GIVEN RECORDS:

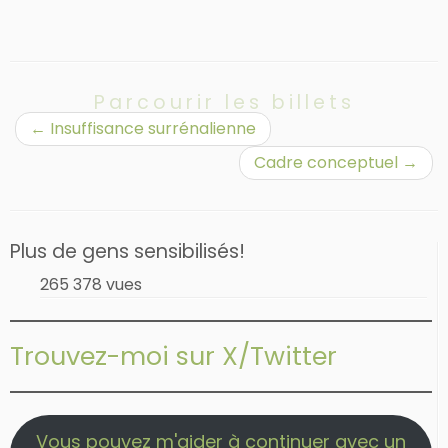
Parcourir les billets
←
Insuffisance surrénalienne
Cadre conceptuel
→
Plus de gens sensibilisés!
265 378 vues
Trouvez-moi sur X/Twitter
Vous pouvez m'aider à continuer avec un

AIM OF THE EXERCISE:
Copy exactly, word for word, the line with "Cadre conceptuel" through the final line of the listing.

WRITTEN SOLUTION:
Cadre conceptuel
→
Plus de gens sensibilisés!
265 378 vues
Trouvez-moi sur X/Twitter
Vous pouvez m'aider à continuer avec un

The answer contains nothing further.